**WHAT THE EXERCISE ASKS:** Turn every line of the entries below into a JSON list of strings, one string per line, with blank lines omitted. Leave the pictures out of the list.

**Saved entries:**
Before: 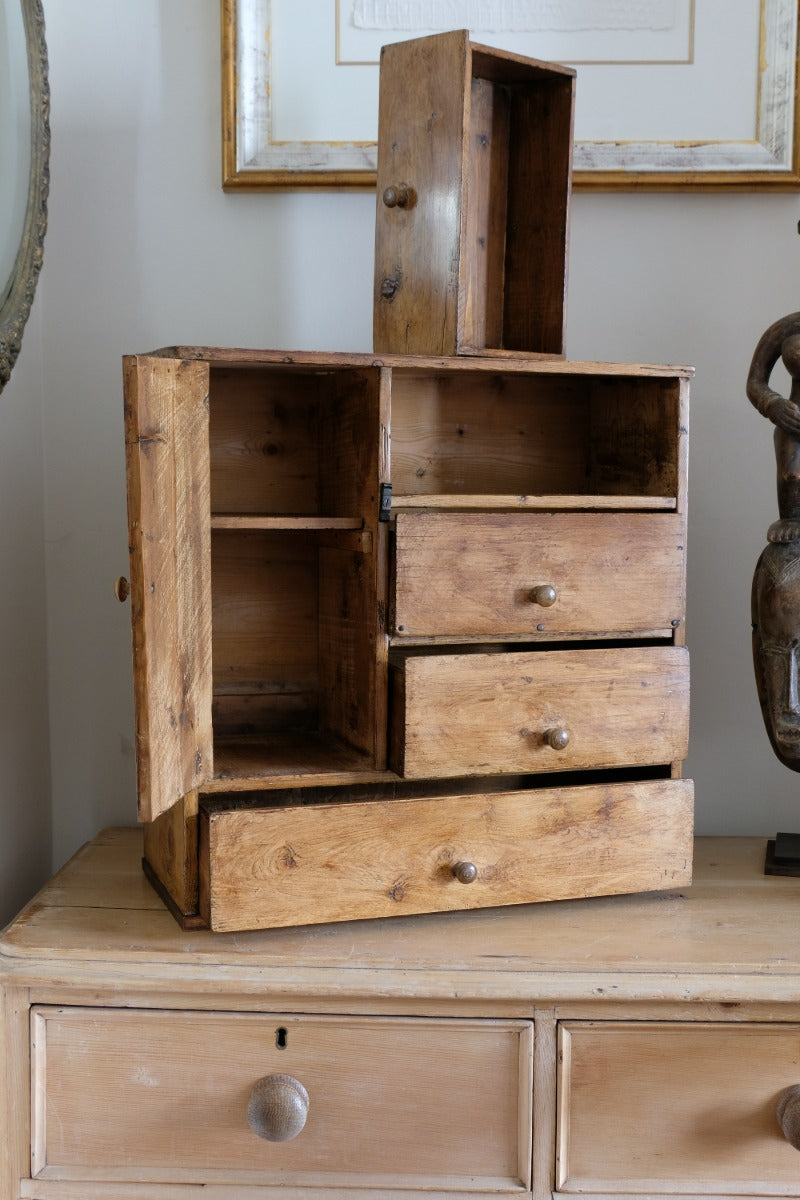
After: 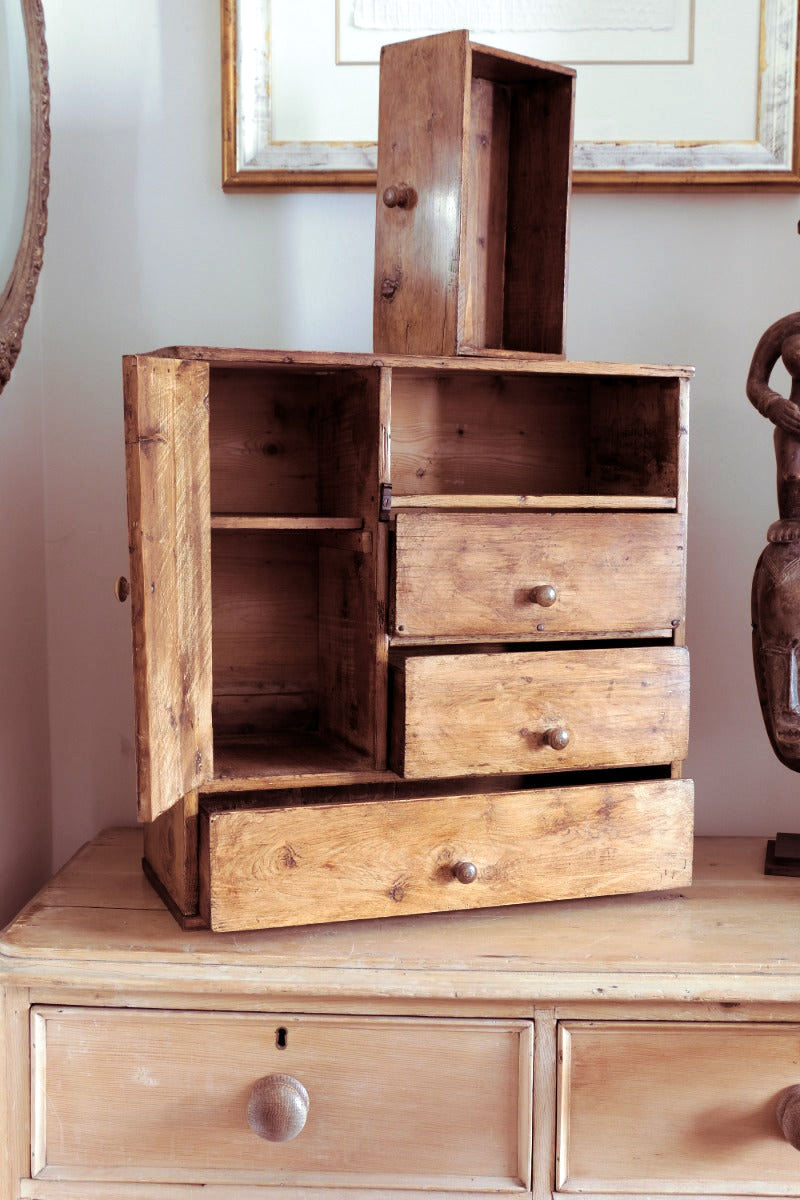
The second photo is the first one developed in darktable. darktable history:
split-toning: on, module defaults
exposure: black level correction 0.001, exposure 0.5 EV, compensate exposure bias true, compensate highlight preservation false
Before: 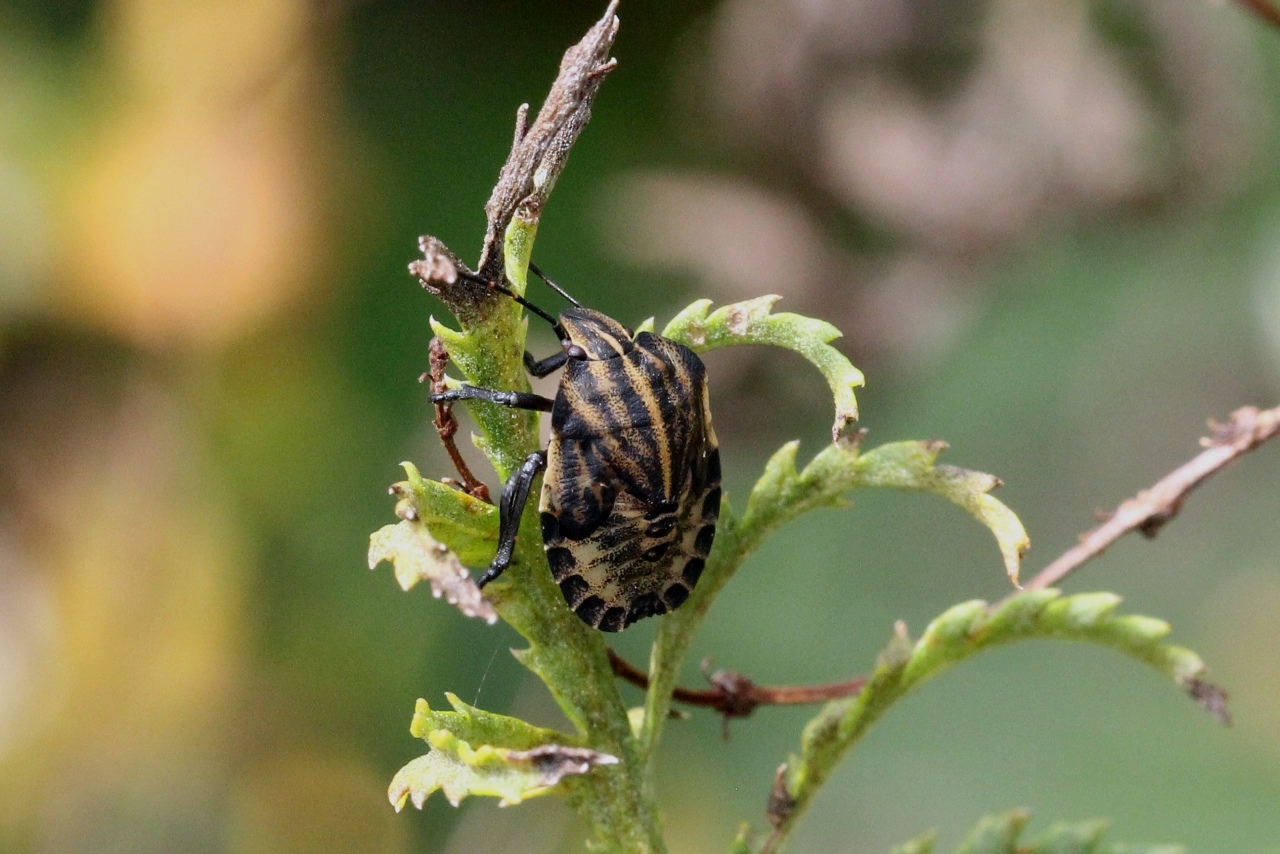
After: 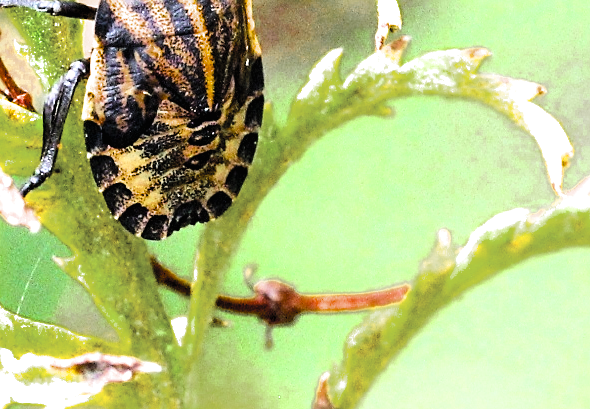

**RESPONSE TO THE EXERCISE:**
[
  "Before: ",
  "After: ",
  "The second photo is the first one developed in darktable. darktable history:",
  "split-toning: on, module defaults",
  "exposure: black level correction 0.001, exposure 0.5 EV, compensate exposure bias true, compensate highlight preservation false",
  "Before: ",
  "After: "
]